MDM keeps operating systems and apps up to date with the latest security patches, reducing vulnerabilities in your system. And if a device does fall out of compliance, it can help get the device back into working order.

With features like zero-touch deployment, IT admins can send devices that are ready to enrolled into MDM to wherever employees work — all without ever having to touch the device. And account-driven user enrollment lets users enroll into MDM themselves, even if they own the device. Either way, employees get connected to their work resources quickly and securely.

Secure connections

Speaking of connections — how exactly should employees access company resources? Historically, Virtual Private Networks (VPN) were used. But VPNs can grant users too much access to company networks that host sensitive information.

Zero Trust Network Access (ZTNA) grants access on a per-app basis by using context-aware access policies.
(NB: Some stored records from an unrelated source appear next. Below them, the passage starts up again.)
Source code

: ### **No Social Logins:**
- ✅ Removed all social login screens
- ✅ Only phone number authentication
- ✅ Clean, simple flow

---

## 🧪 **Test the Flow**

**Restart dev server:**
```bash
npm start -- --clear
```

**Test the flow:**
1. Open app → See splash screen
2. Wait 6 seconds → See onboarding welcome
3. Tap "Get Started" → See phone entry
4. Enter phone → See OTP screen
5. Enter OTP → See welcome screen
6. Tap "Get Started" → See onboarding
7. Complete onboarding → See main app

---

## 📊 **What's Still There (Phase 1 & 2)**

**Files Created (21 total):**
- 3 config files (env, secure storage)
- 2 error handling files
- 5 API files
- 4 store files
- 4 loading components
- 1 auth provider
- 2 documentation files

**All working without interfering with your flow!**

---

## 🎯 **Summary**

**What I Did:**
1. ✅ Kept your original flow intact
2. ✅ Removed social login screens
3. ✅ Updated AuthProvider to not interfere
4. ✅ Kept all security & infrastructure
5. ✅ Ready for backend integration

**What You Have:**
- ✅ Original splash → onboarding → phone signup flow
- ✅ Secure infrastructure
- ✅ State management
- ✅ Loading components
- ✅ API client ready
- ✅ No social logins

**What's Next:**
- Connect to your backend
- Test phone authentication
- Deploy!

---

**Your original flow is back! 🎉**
Only verified users on compliant devices can connect, keeping your data out of attackers’ hands.

So what defines a “verified user”? The user must:

• Provide the correct credentials
• Pass multifactor authentication
• Behave as expected (location, time of day, other identifiers, etc.)

Threat detection and response

Even if you use devices that are the most secure out of the box, it isn’t enough by itself. You need threat detection capabilities that go beyond the native features. Threat detection and prevention on mobile devices needs to be able to identify and block:

• Malware
• Phishing attacks
• Network attacks
• Malicious websites

By monitoring your devices for suspicious activity, your endpoint protection software can prevent these attacks from compromising your data. When integrated with your MDM solution, you can identify when devices are out of compliance and remediate the issue.

Protecting vulnerable mobile endpoints

With Jamf for Mobile, organizations get all the capabilities needed to unlock mobile's power at work by providing mobility and security teams with visibility and control to secure mobile devices — without disrupting the user experience. With key capabilities to help plan, deploy and scale devices, we enable teams to:

• Extend workflows with secure access to critical applications anywhere employees work
• Provide mobility and security teams with visibility and control to protect devices while preserving native mobile experiences
• Secure both 1:1 device assignments and shared device use cases
• Establish baselines that are compliant with organizational and regulatory frameworks

We help organizations transform the way employees work by transforming what mobile devices can do, with a solution that prioritizes the user experience, integrates IT systems and extends business workflows, transforming mobility at work.